Du hast vorhin erwähnt, dass du versuchst, dich selbst zu überraschen. Über die Cyanotypie kannst du also besser die Kontrolle abgeben?

Ja, absolut. Es ist zwar so in etwa planbar und eine gewisse Kontrolle habe ich dabei schon, aber es kommt vielmehr auf das Gefühl an. Du kannst so Pi mal Daumen mit Belichtungszeiten arbeiten, aber letztlich wirst du vom Ergebnis immer wieder überrascht. Auf Papier funktioniert das super und jetzt versuche ich es gerade auf Leinwand zu übertragen. Ich mache seit Wochen Research auf irgendwelchen Nerd-Foren, habe mich mit Experten unterhalten und dann letztens über eine Künstlerin den Kontakt zu einem italienischen Portraitfotografen bekommen. Der hat mir empfohlen, mit Gelatine zu arbeiten, was ich nun ausprobiere.

Das klingt spannend. Ich stelle mir gerade vor, wenn man morgens ins Atelier kommt und erstmal schaut, was aus den Bildern geworden ist. Hier hängen aber noch einige andere Bilder – woran arbeitest du noch gerade?

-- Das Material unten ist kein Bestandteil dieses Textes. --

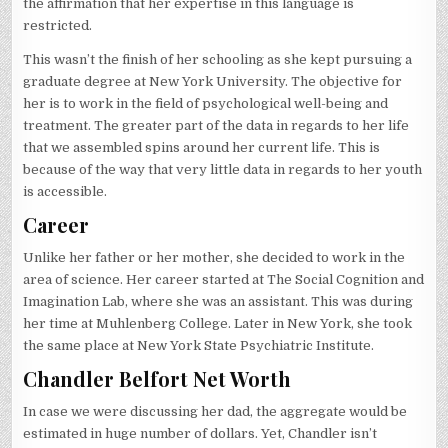
the affirmation that her expertise in this language is
restricted.
This wasn’t the finish of her schooling as she kept pursuing a
graduate degree at New York University. The objective for
her is to work in the field of psychological well-being and
treatment. The greater part of the data in regards to her life
that we assembled spins around her current life. This is
because of the way that very little data in regards to her youth
is accessible.
Career
Unlike her father or her mother, she decided to work in the
area of science. Her career started at The Social Cognition and
Imagination Lab, where she was an assistant. This was during
her time at Muhlenberg College. Later in New York, she took
the same place at New York State Psychiatric Institute.
Chandler Belfort Net Worth
In case we were discussing her dad, the aggregate would be
estimated in huge number of dollars. Yet, Chandler isn’t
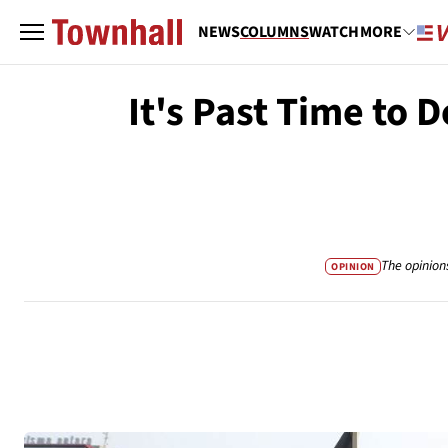
NEWS
COLUMNS
WATCH
MORE
It's Past Time to 
The opinion
OPINION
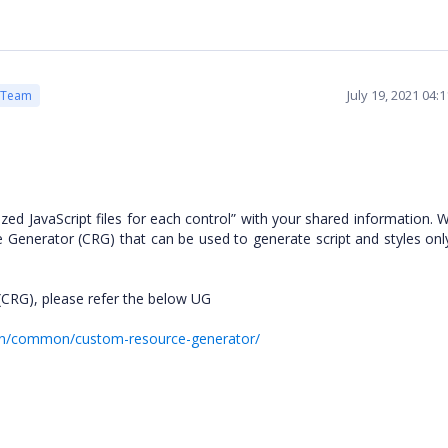
July 19, 2021 04:
 Team
zed JavaScript files for each control” with your shared information.
 Generator (CRG) that can be used to generate script and styles onl
(CRG), please refer the below UG
ion/common/custom-resource-generator/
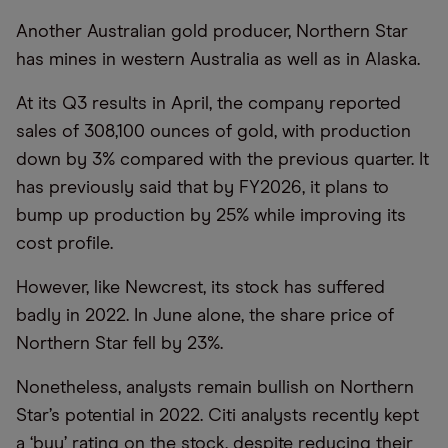
Another Australian gold producer, Northern Star
has mines in western Australia as well as in Alaska.
At its Q3 results in April, the company reported
sales of 308,100 ounces of gold, with production
down by 3% compared with the previous quarter. It
has previously said that by FY2026, it plans to
bump up production by 25% while improving its
cost profile.
However, like Newcrest, its stock has suffered
badly in 2022. In June alone, the share price of
Northern Star fell by 23%.
Nonetheless, analysts remain bullish on Northern
Star’s potential in 2022. Citi analysts recently kept
a ‘buy’ rating on the stock, despite reducing their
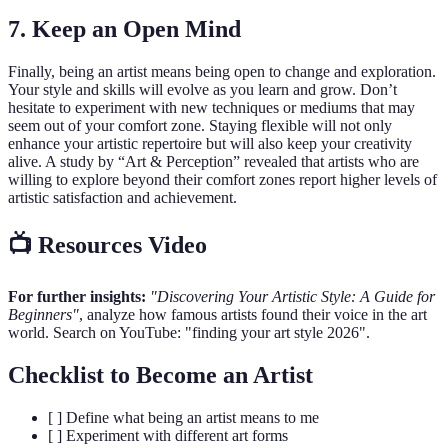
7. Keep an Open Mind
Finally, being an artist means being open to change and exploration.
Your style and skills will evolve as you learn and grow. Don’t
hesitate to experiment with new techniques or mediums that may
seem out of your comfort zone. Staying flexible will not only
enhance your artistic repertoire but will also keep your creativity
alive. A study by “Art & Perception” revealed that artists who are
willing to explore beyond their comfort zones report higher levels of
artistic satisfaction and achievement.
📺 Resources Video
For further insights:
"Discovering Your Artistic Style: A Guide for
Beginners"
, analyze how famous artists found their voice in the art
world. Search on YouTube: "finding your art style 2026".
Checklist to Become an Artist
[ ] Define what being an artist means to me
[ ] Experiment with different art forms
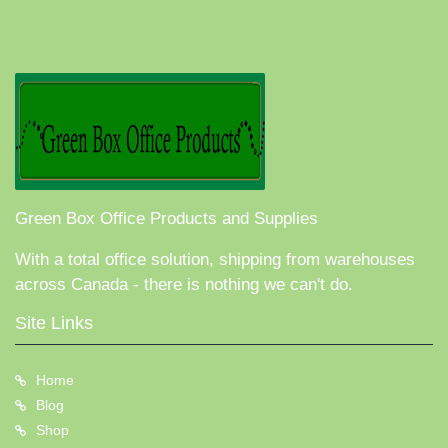
Green Box Office Products and Supplies
With a total office solution, shipping from warehouses
across Canada - there is nothing we can't do.
Site Links
Home
Blog
Shop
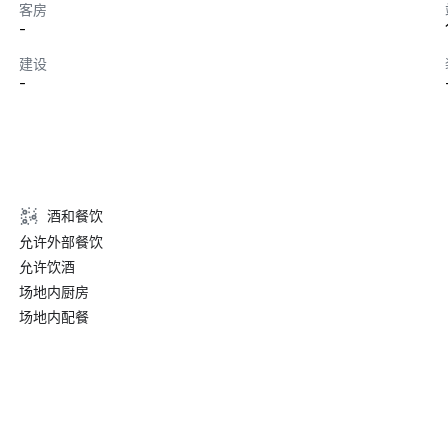
客房
-
建设
-
酒和餐饮
允许外部餐饮
允许饮酒
场地内厨房
场地内配餐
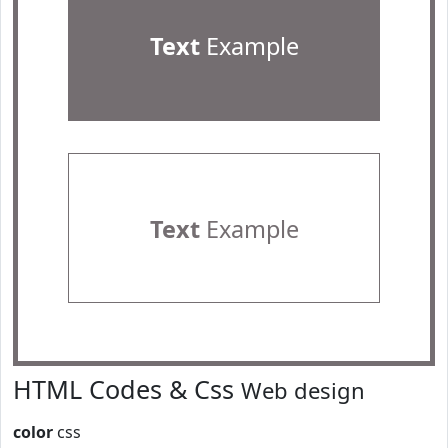
Text
Example
Text
Example
HTML Codes & Css
Web design
color
css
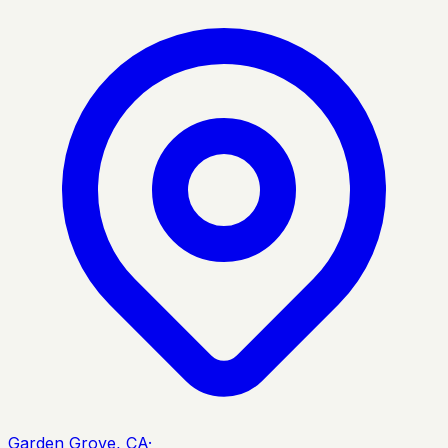
Garden Grove, CA
·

Im Moment arbeite ich an einer Bilderserie gemeinsam mit einer Psychologin, die ein Lehrbuch über narrative Therapieformen schreibt. Sie will nicht einfach nur ein weiteres Fachbuch schreiben, sondern sie will das näher an den Patienten bringen und die Narrativ-Therapie letztlich über den Dialog bzw. über die Resonanz vom einen auf den anderen erörtern. Je nachdem wie der eine sich zum anderen verhält, wechselt das Ergebnis. Jedes Kapitel ihres Buches fängt mit einem Zitat an. Und ich bekomme nur diese Zitate und male dazu jeweils ein Bild. Und die Frage ist: kann das Zitat, das der Ursprung eines Kapitels ist auch der Ursprung eines Bildes sein, das wiederum etwas über den Text aussagt? Es geht dabei nicht darum, die Texte zu illustrieren, das wäre ja langweilig. Es geht bei dem Experiment um den Dialog, wie bei Beuys, der dem toten Hasen die Kunst erklärt. Oder wie bei der Hassliebe zwischen Nietzsche und Wagner, sie konnten letztlich nur gut zusammen arbeiten in der Abwesenheit des anderen. Und so machen wir es auch: ich bekomme nur die Texte und sie sieht die Bilder, aber immer in Abwesenheit des Anderen. Wir sind gerade in der Endphase, mal sehen, was daraus wird. Es wird auf jeden Fall zum Book Release eine Ausstellung mit meinen Bildern und eine Lesung geben. Ich male die Bilder immer sehr frühzeitig fertig, Ich bin eigentlich immer zwei Wochen vor einer Ausstellung fertig.

Du malst nie bis zur letzten Minute vor einer Show?

Nein, nie. Das finde ich schrecklich. Ich will immer zwei Wochen vorher fertig sein, um noch mal Zeit und Abstand zu haben, damit ich dann bei der Ausstellung selbst Gast sein und das wirklich genießen kann.

Mir fällt auf, dass du sehr spezielle Rahmungen machst. Rahmst du die Bilder alle selber?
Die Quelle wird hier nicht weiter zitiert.